*** Reading text ***
A New Kind of AI Model Lets Data Owners Take Control

09-07-2025

Jul 9, 2025 1:59 PM A novel approach from the Allen Institute for AI enables data to be removed from an artificial intelligence model even after it has already been used for training. Photo-Illustration:A new kind of large language model, developed by researchers at the Allen Institute for AI (Ai2), makes it possible to control how training data is used even after a model has been built.
The new model, called FlexOlmo, could challenge the current industry paradigm of big artificial intelligence companies slurping up data from the web, books, and other sources—often with little regard for ownership—and then owning the resulting models entirely. Once data is baked into an AI model today, extracting it from that model is a bit like trying to recover the eggs from a finished cake.
'Conventionally, your data is either in or out,' says Ali Farhadi, CEO of Ai2, based in Seattle, Washington. 'Once I train on that data, you lose control. And you have no way out, unless you force me to go through another multi-million-dollar round of training.'
Ai2's avant-garde approach divides up training so that data owners can exert control. Those who want to contribute data to a FlexOlmo model can do so by first copying a publicly shared model known as the 'anchor.' They then train a second model using their own data, combine the result with the anchor model, and contribute the result back to whoever is building the third and final model.
*** Recorded data ***
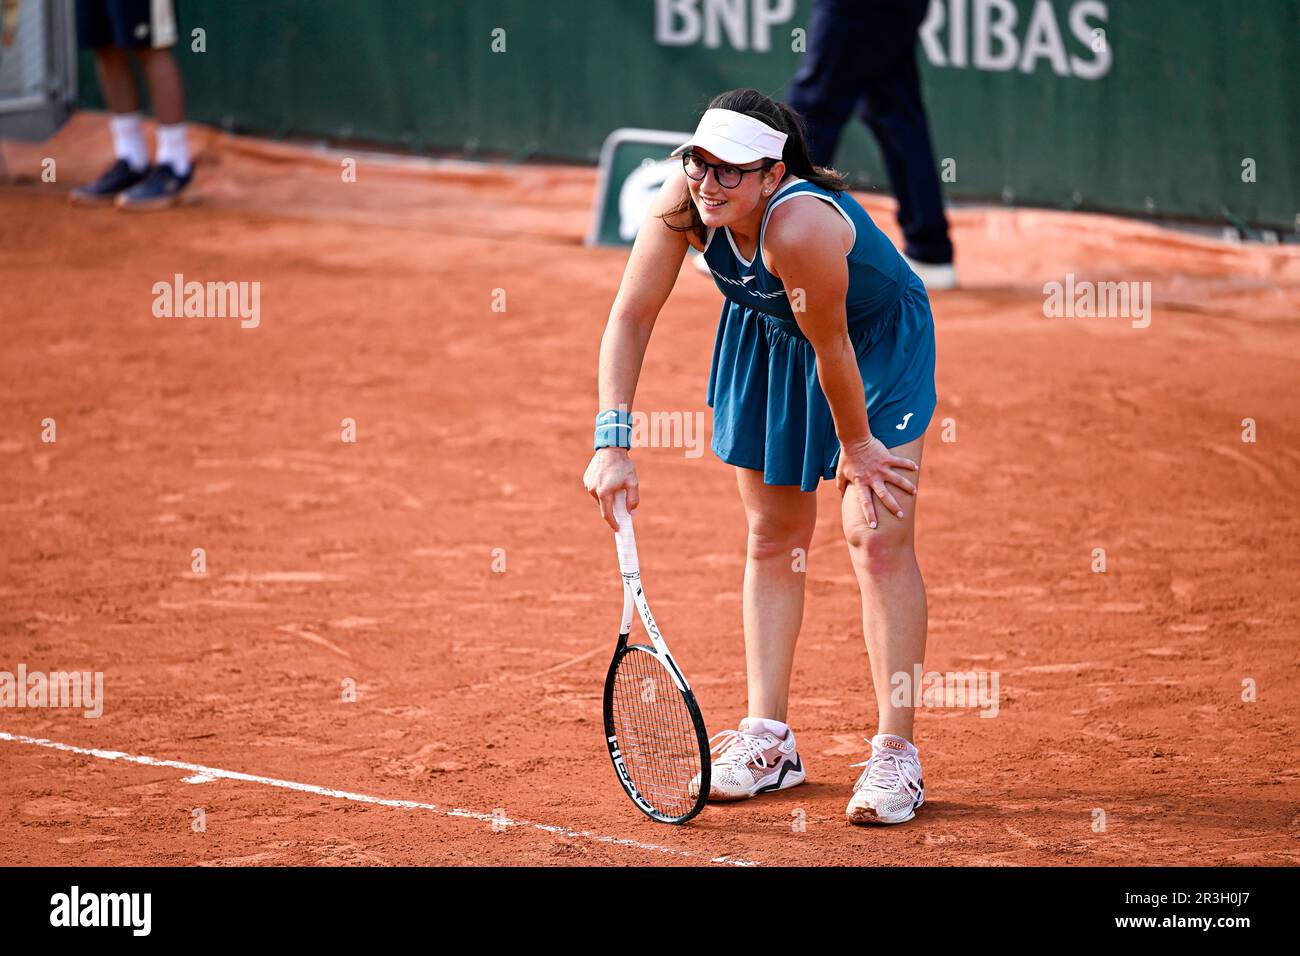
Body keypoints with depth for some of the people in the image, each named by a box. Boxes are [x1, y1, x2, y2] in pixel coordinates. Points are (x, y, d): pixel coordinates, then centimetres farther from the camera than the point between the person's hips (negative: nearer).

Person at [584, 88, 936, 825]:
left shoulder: (801, 229, -42)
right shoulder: (683, 204, -25)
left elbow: (833, 352, -28)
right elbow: (631, 320, -18)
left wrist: (857, 446, -15)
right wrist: (614, 441, -24)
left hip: (880, 341, -6)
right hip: (770, 341, 6)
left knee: (879, 538, -13)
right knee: (773, 537, 8)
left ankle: (896, 756, -9)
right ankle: (769, 742, 16)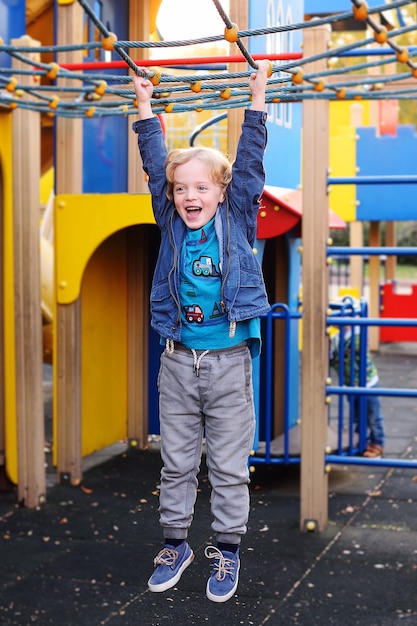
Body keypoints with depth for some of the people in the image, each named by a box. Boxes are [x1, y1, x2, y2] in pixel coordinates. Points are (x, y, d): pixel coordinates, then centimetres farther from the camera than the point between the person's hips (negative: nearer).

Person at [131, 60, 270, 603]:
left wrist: (258, 95, 0)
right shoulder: (172, 224, 6)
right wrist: (145, 105, 10)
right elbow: (155, 162, 9)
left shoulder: (238, 220, 1)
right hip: (178, 361, 2)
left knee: (229, 467, 6)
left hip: (229, 361, -2)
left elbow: (250, 161, 0)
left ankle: (227, 550, 19)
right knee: (177, 463, 12)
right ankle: (175, 544, 26)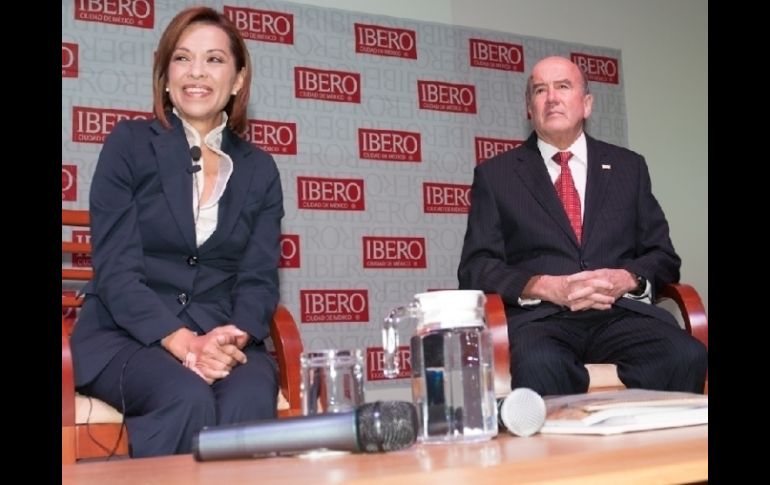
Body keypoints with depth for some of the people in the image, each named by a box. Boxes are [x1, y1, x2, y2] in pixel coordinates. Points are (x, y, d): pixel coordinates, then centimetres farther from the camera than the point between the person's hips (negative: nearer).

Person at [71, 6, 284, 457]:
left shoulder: (260, 169, 10)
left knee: (251, 399, -32)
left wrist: (233, 339, -20)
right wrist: (183, 343, -22)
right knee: (188, 398, -34)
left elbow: (260, 278, 3)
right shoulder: (129, 143, 1)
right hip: (125, 336, -2)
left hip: (224, 340, 2)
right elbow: (115, 269, -8)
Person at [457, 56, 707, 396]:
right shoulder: (494, 175, 14)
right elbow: (475, 268, 6)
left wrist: (628, 279, -6)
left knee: (687, 356, -30)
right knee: (539, 366, -39)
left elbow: (663, 256, 18)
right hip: (539, 317, -2)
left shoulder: (628, 167, 21)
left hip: (622, 311, 3)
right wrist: (545, 287, -12)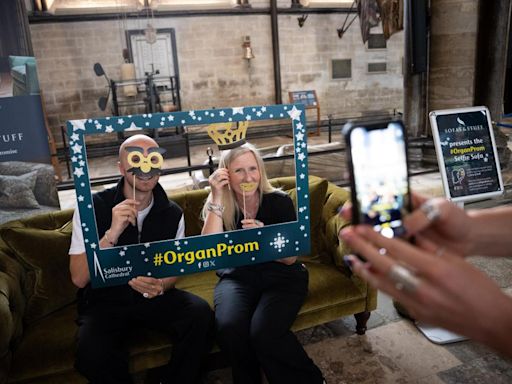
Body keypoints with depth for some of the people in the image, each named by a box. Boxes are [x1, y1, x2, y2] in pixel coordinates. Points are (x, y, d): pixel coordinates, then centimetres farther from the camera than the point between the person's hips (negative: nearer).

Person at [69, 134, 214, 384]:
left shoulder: (172, 213, -3)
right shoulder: (93, 206, -11)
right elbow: (79, 278, -17)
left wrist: (159, 286, -18)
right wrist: (112, 233, -31)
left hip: (155, 296, 3)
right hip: (104, 301, -2)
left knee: (201, 315, -25)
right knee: (92, 355, -32)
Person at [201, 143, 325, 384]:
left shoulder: (279, 201, -8)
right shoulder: (218, 206, -4)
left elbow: (290, 258, -8)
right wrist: (217, 200, -24)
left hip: (281, 276, -1)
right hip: (237, 278, 2)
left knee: (263, 333, -28)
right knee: (229, 329, -28)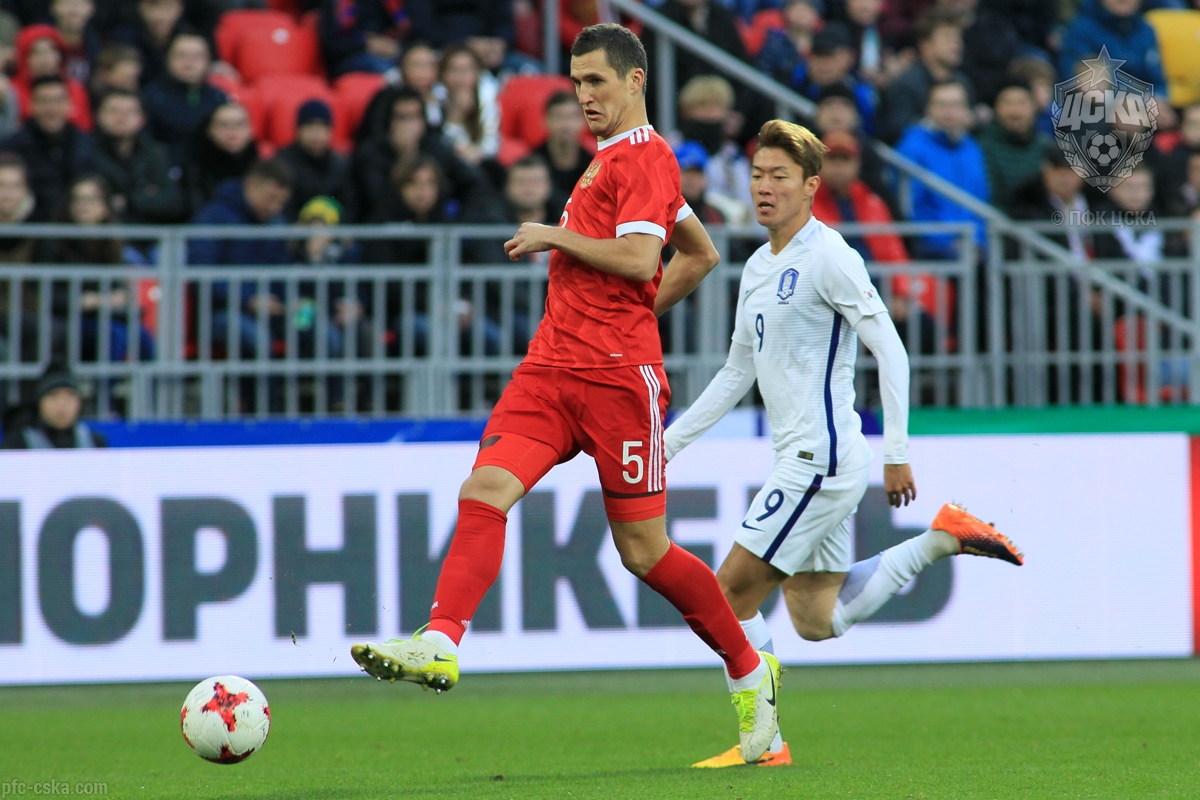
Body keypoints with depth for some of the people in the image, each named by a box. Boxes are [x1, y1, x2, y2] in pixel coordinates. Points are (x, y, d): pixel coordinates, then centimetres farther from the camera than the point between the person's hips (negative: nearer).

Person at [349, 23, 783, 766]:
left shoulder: (645, 156, -7)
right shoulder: (613, 158, 22)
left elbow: (639, 259, -21)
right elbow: (702, 254, 31)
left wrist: (555, 236, -10)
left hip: (617, 376, -8)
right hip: (550, 368, 8)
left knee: (644, 550, 0)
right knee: (486, 491, -15)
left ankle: (751, 673, 17)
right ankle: (439, 646, -27)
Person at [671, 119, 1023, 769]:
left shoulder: (828, 256, -11)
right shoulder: (759, 266, 16)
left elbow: (890, 350, -14)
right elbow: (737, 373, 24)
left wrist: (897, 453, -17)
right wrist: (669, 442, 20)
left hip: (822, 459, -9)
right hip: (803, 462, 9)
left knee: (731, 593, -9)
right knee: (816, 620, 11)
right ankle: (944, 538, 18)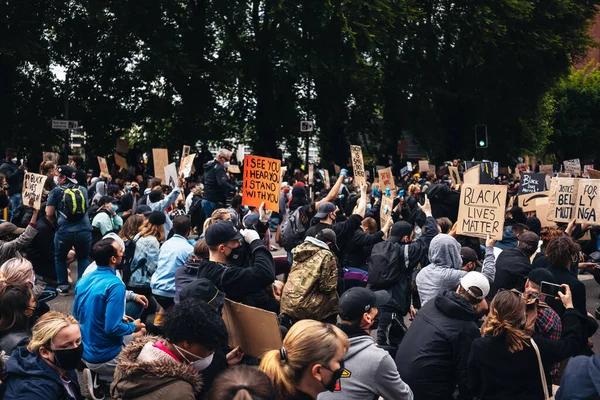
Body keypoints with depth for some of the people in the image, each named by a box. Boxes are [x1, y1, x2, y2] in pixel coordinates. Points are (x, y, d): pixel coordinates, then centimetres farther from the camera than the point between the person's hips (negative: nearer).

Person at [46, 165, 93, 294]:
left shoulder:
***
*Work task:* Reproduce the FlexOlmo article from above word for word, from its headline through its final sentence.

*Task result:*
A New Kind of AI Model Lets Data Owners Take Control

09-07-2025

Jul 9, 2025 1:59 PM A novel approach from the Allen Institute for AI enables data to be removed from an artificial intelligence model even after it has already been used for training. Photo-Illustration:A new kind of large language model, developed by researchers at the Allen Institute for AI (Ai2), makes it possible to control how training data is used even after a model has been built.
The new model, called FlexOlmo, could challenge the current industry paradigm of big artificial intelligence companies slurping up data from the web, books, and other sources—often with little regard for ownership—and then owning the resulting models entirely. Once data is baked into an AI model today, extracting it from that model is a bit like trying to recover the eggs from a finished cake.
'Conventionally, your data is either in or out,' says Ali Farhadi, CEO of Ai2, based in Seattle, Washington. 'Once I train on that data, you lose control. And you have no way out, unless you force me to go through another multi-million-dollar round of training.'
Ai2's avant-garde approach divides up training so that data owners can exert control. Those who want to contribute data to a FlexOlmo model can do so by first copying a publicly shared model known as the 'anchor.' They then train a second model using their own data, combine the result with the anchor model, and contribute the result back to whoever is building the third and final model.